-- Set problem --
Substitute "boltCircleFeature" for "myFeature" wherever it occurs in the records below, and write the records out again with nothing else changed. Omit the pictures from your answer.

>> Begin Records to process

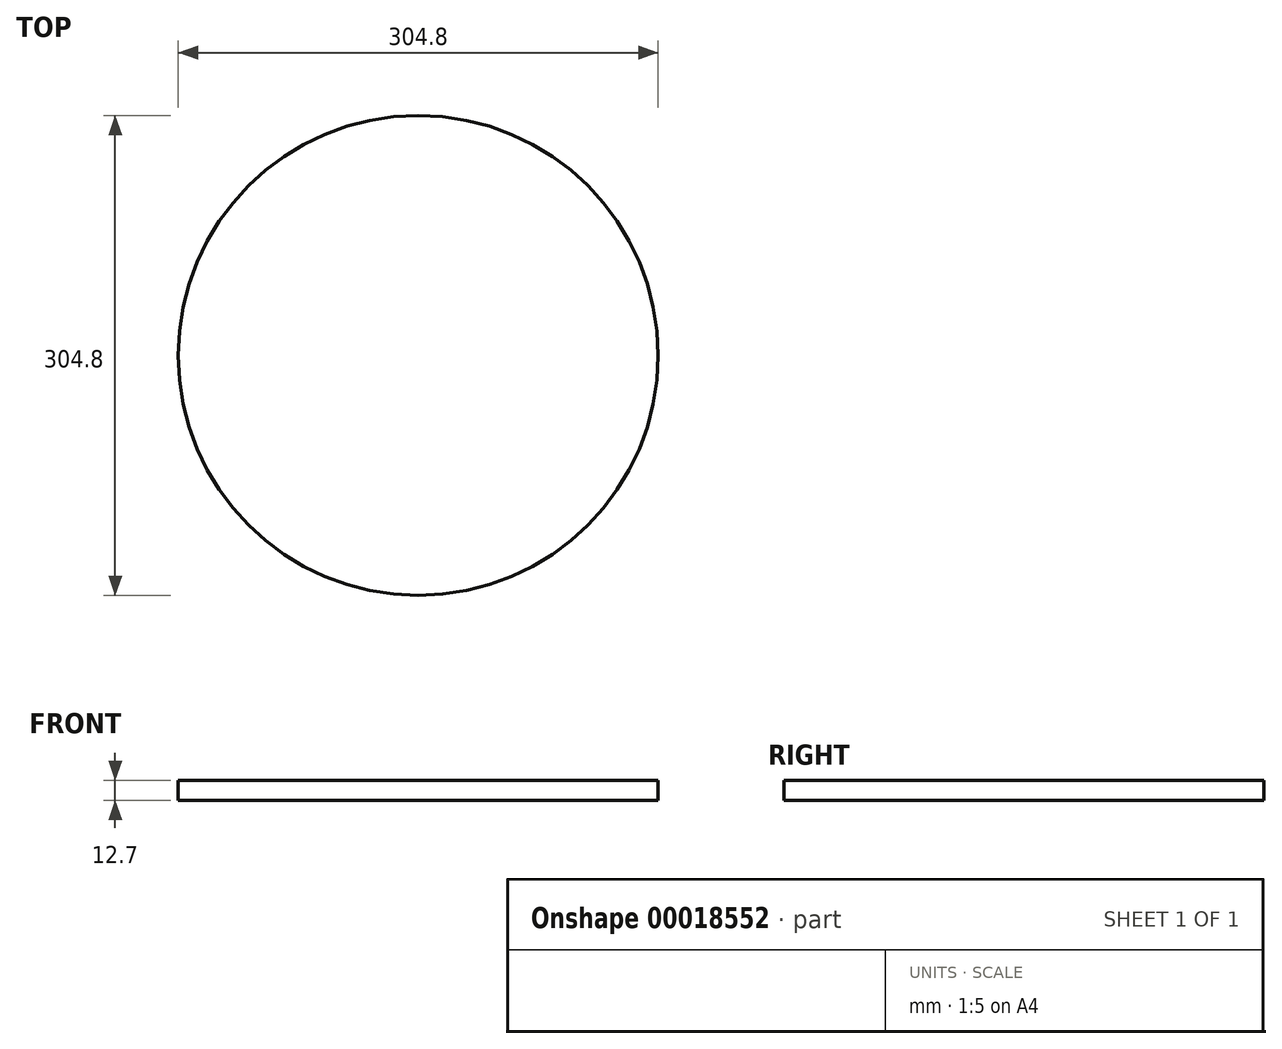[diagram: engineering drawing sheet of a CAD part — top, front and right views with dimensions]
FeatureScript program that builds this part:
annotation { "Feature Type Name" : "Feature", "Feature Type Description" : "" }
export const myFeature = defineFeature(function(context is Context, id is Id, definition is map)
    precondition{}
    {
        {
            var Q0;
            Q0=qCreatedBy(makeId("Top.planeOp"),FACE);
            var sketch = newSketch(context, id + "F0", { "sketchPlane" : qUnion([Q0])});
            skCircle(sketch, "E0", {"center": v(0, 0) * mm, "radius": 152.4 * mm});
            skCircle(sketch, "E1", {"center": v(114.3, 0) * mm, "radius": 38.1 * mm});
            skCircle(sketch, "E2.1.0", {"center": v(80.82, 80.82) * mm, "radius": 38.1 * mm});
            skCircle(sketch, "E2.2.0", {"center": v(0, 114.3) * mm, "radius": 38.1 * mm});
            skCircle(sketch, "E2.3.0", {"center": v(-80.82, 80.82) * mm, "radius": 38.1 * mm});
            skCircle(sketch, "E2.4.0", {"center": v(-114.3, 0) * mm, "radius": 38.1 * mm});
            skCircle(sketch, "E2.5.0", {"center": v(-80.82, -80.82) * mm, "radius": 38.1 * mm});
            skCircle(sketch, "E2.6.0", {"center": v(0, -114.3) * mm, "radius": 38.1 * mm});
            skCircle(sketch, "E2.7.0", {"center": v(80.82, -80.82) * mm, "radius": 38.1 * mm});
            skSolve(sketch);
        }
        {
            var Q0;
            {var subQ6=sQuery(id+"F0.wireOp",EDGE,"E1");Q0=makeQuery(id+"F0.imprint","IMPRINT",FACE,{"disambiguationData":[TD([[makeQuery(id+"F0.imprint","IMPRINT",EDGE,{"derivedFrom":subQ6}),-1.0]])]});}
            var Q1;
            Q1=makeQuery(id+"F0.imprint","IMPRINT",FACE,{"disambiguationData":[TD([[makeQuery(id+"F0.imprint","IMPRINT",EDGE,{"derivedFrom":sQuery(id+"F0.wireOp",EDGE,"E2.4.0")}),1.0]])]});
            var Q2;
            Q2=makeQuery(id+"F0.imprint","IMPRINT",FACE,{"disambiguationData":[TD([[makeQuery(id+"F0.imprint","IMPRINT",EDGE,{"derivedFrom":sQuery(id+"F0.wireOp",EDGE,"E2.3.0")}),1.0]])]});
            var Q3;
            Q3=makeQuery(id+"F0.imprint","IMPRINT",FACE,{"disambiguationData":[TD([[makeQuery(id+"F0.imprint","IMPRINT",EDGE,{"derivedFrom":sQuery(id+"F0.wireOp",EDGE,"E2.2.0")}),1.0]])]});
            var Q4;
            Q4=makeQuery(id+"F0.imprint","IMPRINT",FACE,{"disambiguationData":[TD([[makeQuery(id+"F0.imprint","IMPRINT",EDGE,{"derivedFrom":sQuery(id+"F0.wireOp",EDGE,"E2.1.0")}),1.0]])]});
            var Q5;
            Q5=makeQuery(id+"F0.imprint","IMPRINT",FACE,{"disambiguationData":[TD([[makeQuery(id+"F0.imprint","IMPRINT",EDGE,{"derivedFrom":sQuery(id+"F0.wireOp",EDGE,"E1")}),1.0]])]});
            var Q6;
            Q6=makeQuery(id+"F0.imprint","IMPRINT",FACE,{"disambiguationData":[TD([[makeQuery(id+"F0.imprint","IMPRINT",EDGE,{"derivedFrom":sQuery(id+"F0.wireOp",EDGE,"E2.7.0")}),1.0]])]});
            var Q7;
            Q7=makeQuery(id+"F0.imprint","IMPRINT",FACE,{"disambiguationData":[TD([[makeQuery(id+"F0.imprint","IMPRINT",EDGE,{"derivedFrom":sQuery(id+"F0.wireOp",EDGE,"E2.6.0")}),1.0]])]});
            var Q8;
            Q8=makeQuery(id+"F0.imprint","IMPRINT",FACE,{"disambiguationData":[TD([[makeQuery(id+"F0.imprint","IMPRINT",EDGE,{"derivedFrom":sQuery(id+"F0.wireOp",EDGE,"E2.5.0")}),1.0]])]});
            extrude(context, id + "F1", {"entities" : qUnion([Q0, Q1, Q2, Q3, Q4, Q5, Q6, Q7, Q8]), "depth" : 12.7 * mm});
        }
        {
            var Q0;
            Q0=sQuery(id+"F0.wireOp",EDGE,"E2.6.0");
            var Q1;
            Q1=sQuery(id+"F0.wireOp",EDGE,"E2.7.0");
            var Q2;
            Q2=sQuery(id+"F0.wireOp",EDGE,"E1");
            var Q3;
            Q3=sQuery(id+"F0.wireOp",EDGE,"E2.1.0");
            var Q4;
            Q4=sQuery(id+"F0.wireOp",EDGE,"E2.2.0");
            var Q5;
            Q5=sQuery(id+"F0.wireOp",EDGE,"E2.3.0");
            var Q6;
            Q6=sQuery(id+"F0.wireOp",EDGE,"E2.4.0");
            var Q7;
            Q7=sQuery(id+"F0.wireOp",EDGE,"E2.5.0");
            extrude(context, id + "F2", {"bodyType" : ToolBodyType.SURFACE, "surfaceEntities" : qUnion([Q0, Q1, Q2, Q3, Q4, Q5, Q6, Q7]), "depth" : 203.2 * mm});
        }
    });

>> End Records to process

-- Reply --
[diagram: engineering drawing sheet of a CAD part — top, front and right views with dimensions]
FeatureScript program that builds this part:
annotation { "Feature Type Name" : "Feature", "Feature Type Description" : "" }
export const boltCircleFeature = defineFeature(function(context is Context, id is Id, definition is map)
    precondition{}
    {
        {
            var Q0;
            Q0=qCreatedBy(makeId("Top.planeOp"),FACE);
            var sketch = newSketch(context, id + "F0", { "sketchPlane" : qUnion([Q0])});
            skCircle(sketch, "E0", {"center": v(0, 0) * mm, "radius": 152.4 * mm});
            skCircle(sketch, "E1", {"center": v(114.3, 0) * mm, "radius": 38.1 * mm});
            skCircle(sketch, "E2.1.0", {"center": v(80.82, 80.82) * mm, "radius": 38.1 * mm});
            skCircle(sketch, "E2.2.0", {"center": v(0, 114.3) * mm, "radius": 38.1 * mm});
            skCircle(sketch, "E2.3.0", {"center": v(-80.82, 80.82) * mm, "radius": 38.1 * mm});
            skCircle(sketch, "E2.4.0", {"center": v(-114.3, 0) * mm, "radius": 38.1 * mm});
            skCircle(sketch, "E2.5.0", {"center": v(-80.82, -80.82) * mm, "radius": 38.1 * mm});
            skCircle(sketch, "E2.6.0", {"center": v(0, -114.3) * mm, "radius": 38.1 * mm});
            skCircle(sketch, "E2.7.0", {"center": v(80.82, -80.82) * mm, "radius": 38.1 * mm});
            skSolve(sketch);
        }
        {
            var Q0;
            {var subQ6=sQuery(id+"F0.wireOp",EDGE,"E1");Q0=makeQuery(id+"F0.imprint","IMPRINT",FACE,{"disambiguationData":[TD([[makeQuery(id+"F0.imprint","IMPRINT",EDGE,{"derivedFrom":subQ6}),-1.0]])]});}
            var Q1;
            Q1=makeQuery(id+"F0.imprint","IMPRINT",FACE,{"disambiguationData":[TD([[makeQuery(id+"F0.imprint","IMPRINT",EDGE,{"derivedFrom":sQuery(id+"F0.wireOp",EDGE,"E2.4.0")}),1.0]])]});
            var Q2;
            Q2=makeQuery(id+"F0.imprint","IMPRINT",FACE,{"disambiguationData":[TD([[makeQuery(id+"F0.imprint","IMPRINT",EDGE,{"derivedFrom":sQuery(id+"F0.wireOp",EDGE,"E2.3.0")}),1.0]])]});
            var Q3;
            Q3=makeQuery(id+"F0.imprint","IMPRINT",FACE,{"disambiguationData":[TD([[makeQuery(id+"F0.imprint","IMPRINT",EDGE,{"derivedFrom":sQuery(id+"F0.wireOp",EDGE,"E2.2.0")}),1.0]])]});
            var Q4;
            Q4=makeQuery(id+"F0.imprint","IMPRINT",FACE,{"disambiguationData":[TD([[makeQuery(id+"F0.imprint","IMPRINT",EDGE,{"derivedFrom":sQuery(id+"F0.wireOp",EDGE,"E2.1.0")}),1.0]])]});
            var Q5;
            Q5=makeQuery(id+"F0.imprint","IMPRINT",FACE,{"disambiguationData":[TD([[makeQuery(id+"F0.imprint","IMPRINT",EDGE,{"derivedFrom":sQuery(id+"F0.wireOp",EDGE,"E1")}),1.0]])]});
            var Q6;
            Q6=makeQuery(id+"F0.imprint","IMPRINT",FACE,{"disambiguationData":[TD([[makeQuery(id+"F0.imprint","IMPRINT",EDGE,{"derivedFrom":sQuery(id+"F0.wireOp",EDGE,"E2.7.0")}),1.0]])]});
            var Q7;
            Q7=makeQuery(id+"F0.imprint","IMPRINT",FACE,{"disambiguationData":[TD([[makeQuery(id+"F0.imprint","IMPRINT",EDGE,{"derivedFrom":sQuery(id+"F0.wireOp",EDGE,"E2.6.0")}),1.0]])]});
            var Q8;
            Q8=makeQuery(id+"F0.imprint","IMPRINT",FACE,{"disambiguationData":[TD([[makeQuery(id+"F0.imprint","IMPRINT",EDGE,{"derivedFrom":sQuery(id+"F0.wireOp",EDGE,"E2.5.0")}),1.0]])]});
            extrude(context, id + "F1", {"entities" : qUnion([Q0, Q1, Q2, Q3, Q4, Q5, Q6, Q7, Q8]), "depth" : 12.7 * mm});
        }
        {
            var Q0;
            Q0=sQuery(id+"F0.wireOp",EDGE,"E2.6.0");
            var Q1;
            Q1=sQuery(id+"F0.wireOp",EDGE,"E2.7.0");
            var Q2;
            Q2=sQuery(id+"F0.wireOp",EDGE,"E1");
            var Q3;
            Q3=sQuery(id+"F0.wireOp",EDGE,"E2.1.0");
            var Q4;
            Q4=sQuery(id+"F0.wireOp",EDGE,"E2.2.0");
            var Q5;
            Q5=sQuery(id+"F0.wireOp",EDGE,"E2.3.0");
            var Q6;
            Q6=sQuery(id+"F0.wireOp",EDGE,"E2.4.0");
            var Q7;
            Q7=sQuery(id+"F0.wireOp",EDGE,"E2.5.0");
            extrude(context, id + "F2", {"bodyType" : ToolBodyType.SURFACE, "surfaceEntities" : qUnion([Q0, Q1, Q2, Q3, Q4, Q5, Q6, Q7]), "depth" : 203.2 * mm});
        }
    });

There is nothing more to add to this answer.